Gomes’s groundbreaking work has been widely recognized and admired. She has (co-)authored over 200 publications, including influential papers in prestigious journals like Nature and Science. She was the lead PI of two NSF Expeditions in Computing awards. Her research has garnered numerous accolades, including several best paper awards and the ACM/AAAI Allen Newell Award, for contributions to bridging computer science and other disciplines in 2022. Additionally, she was named the “most influential Cornell professor” by a Merrill Presidential Scholar (2020). Gomes is a Fellow of the Association for the Advancement of Artificial Intelligence (AAAI), a Fellow of the Association for Computing Machinery (ACM), and a Fellow of the American Association for the Advancement of Science (AAAS).
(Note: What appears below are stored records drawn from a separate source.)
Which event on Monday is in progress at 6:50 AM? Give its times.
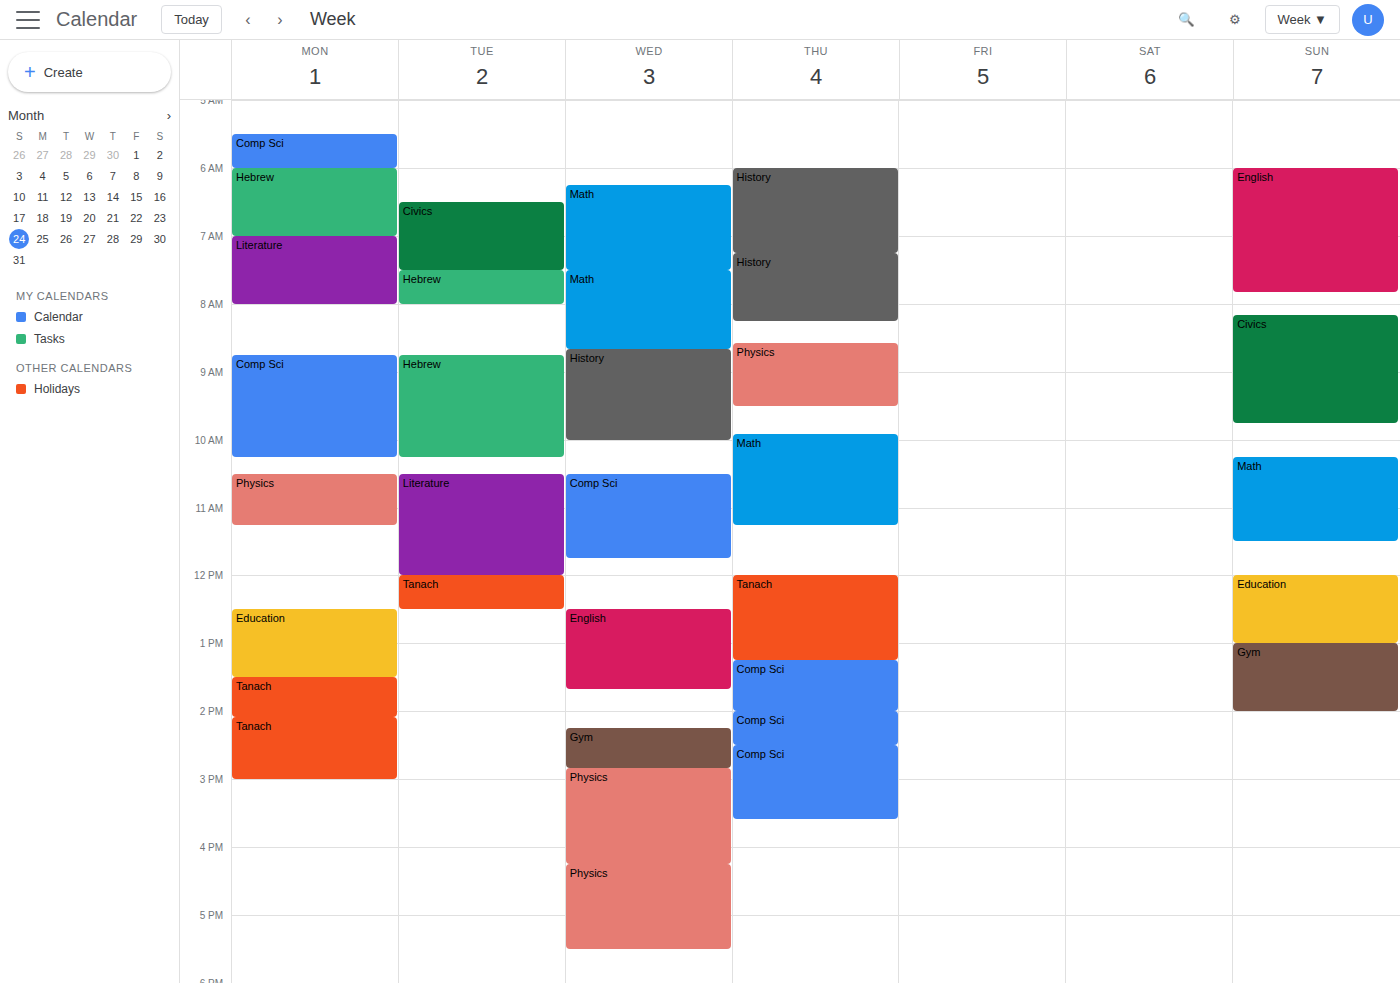
"Hebrew", 6:00 AM to 7:00 AM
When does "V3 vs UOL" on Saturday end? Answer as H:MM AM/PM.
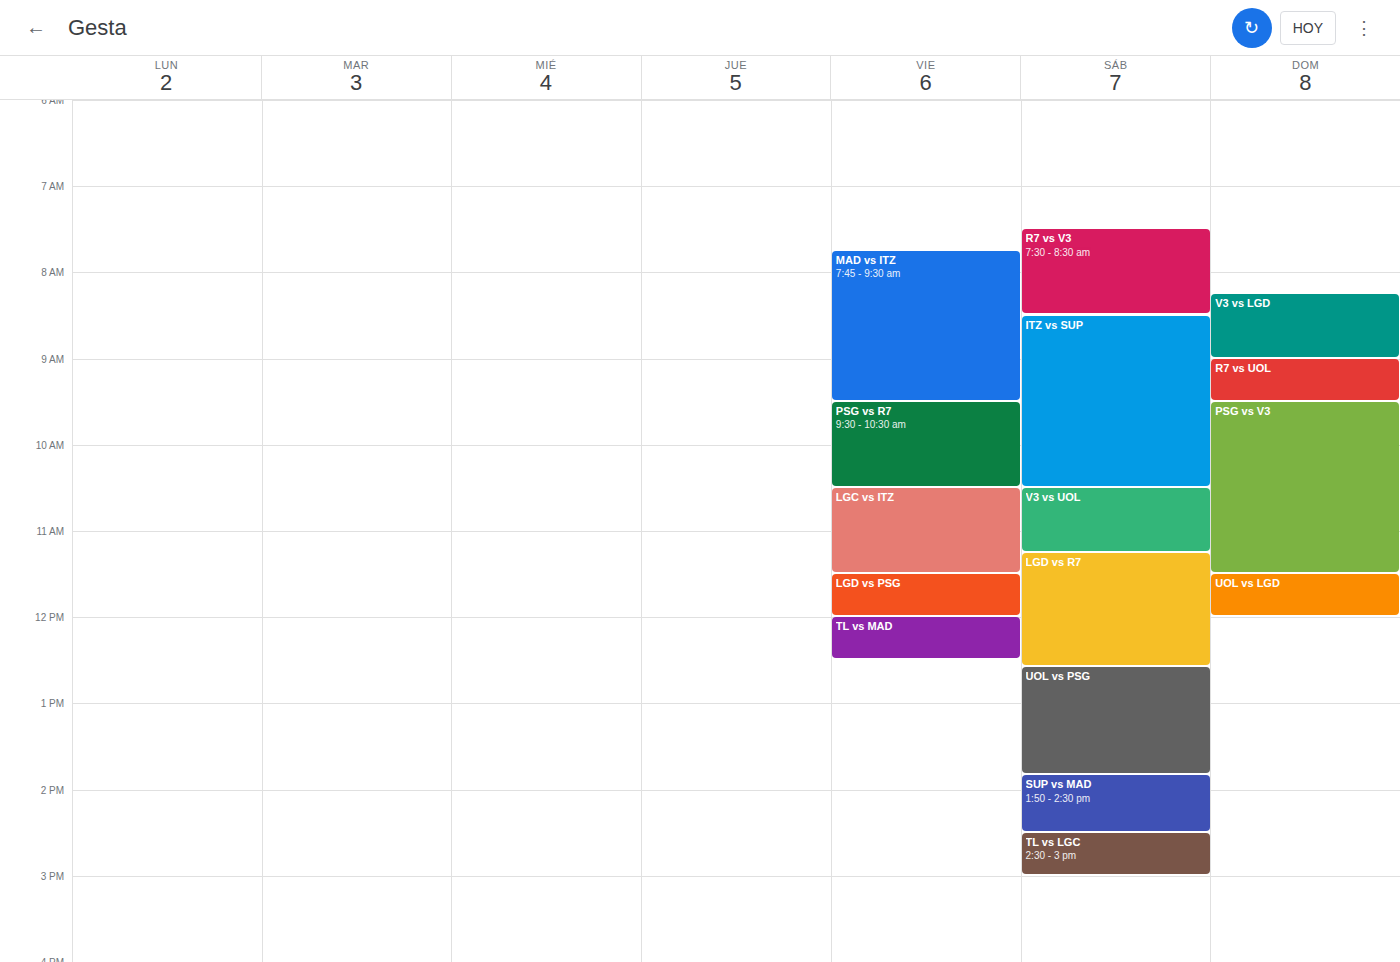
11:15 AM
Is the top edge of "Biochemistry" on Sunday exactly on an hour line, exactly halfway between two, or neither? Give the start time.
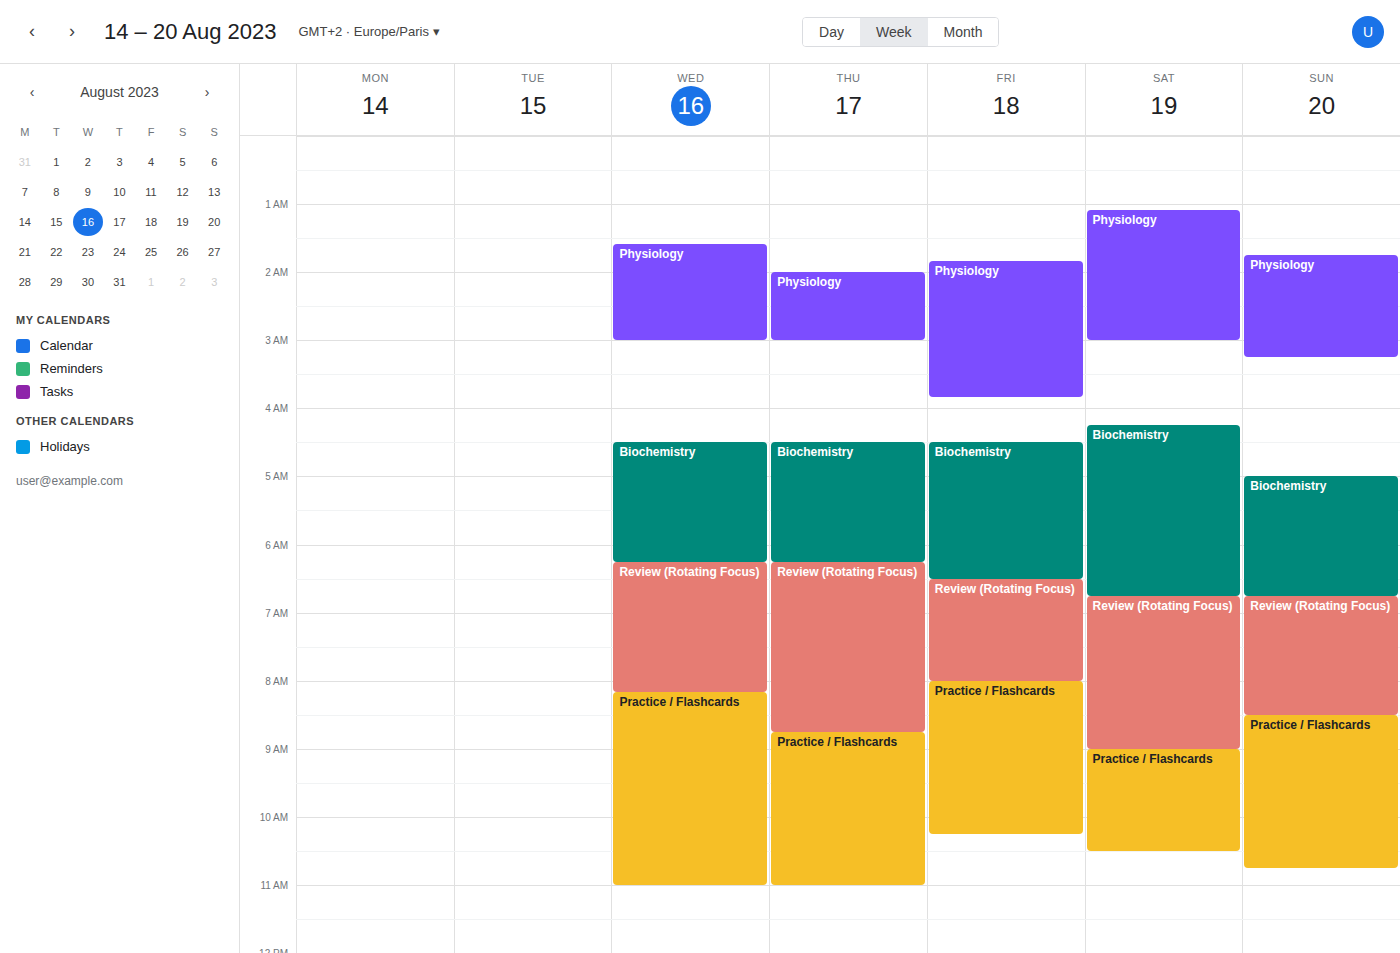
5:00 AM -- exactly on the 5 AM line.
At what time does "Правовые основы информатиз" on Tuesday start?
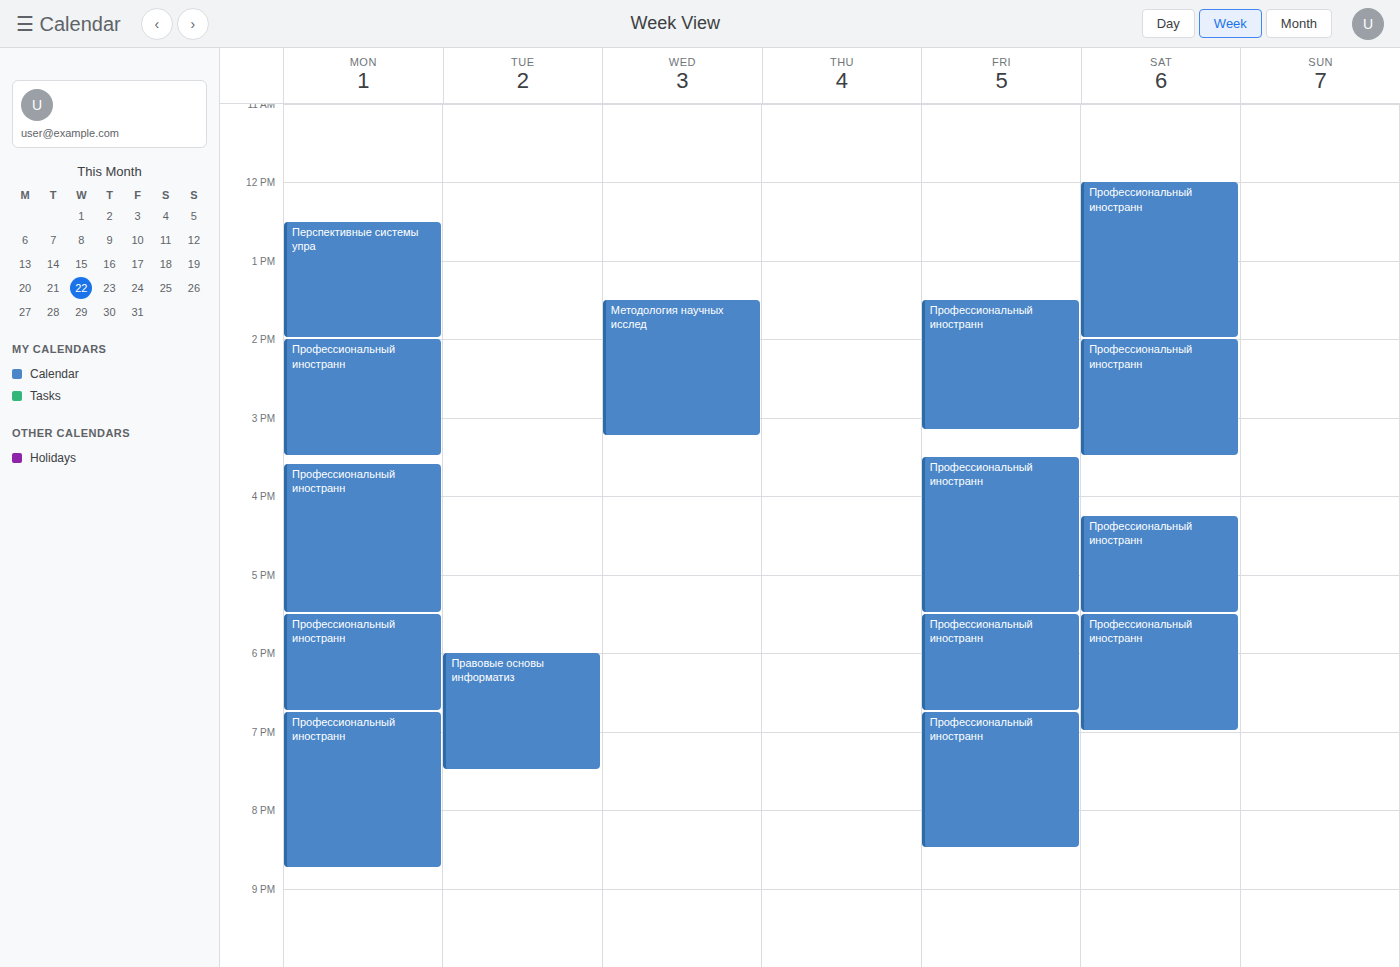
6:00 PM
About Vienna Gödel Lectures

Named after the famous Austrian-American logician, mathematician, and philosopher Kurt Gödel (1906-1978) and introduced in 2013, the annual Vienna Gödel Lectures bring world-class scientists to Vienna. The lecture series illustrates computer science’s fundamental and disruptive contribution to our information society, and it investigates how our discipline explains and shapes the world we live in—and, thereby, our lives as such.

About LogicLounge

The series of public lectures LogicLounge continues to bring together the general public and experts from the fields of logic, philosophy, mathematics, computer science, and artificial intelligence. Since its inception at the Vienna Summer of Logic in 2014 – the largest event in the history of logic – the series has since been traveling between Vienna and the venue of the CAV (International Conference on Computer-Aided Verification), where it has already become a regular event in honor of Helmut Veith (1971-2016).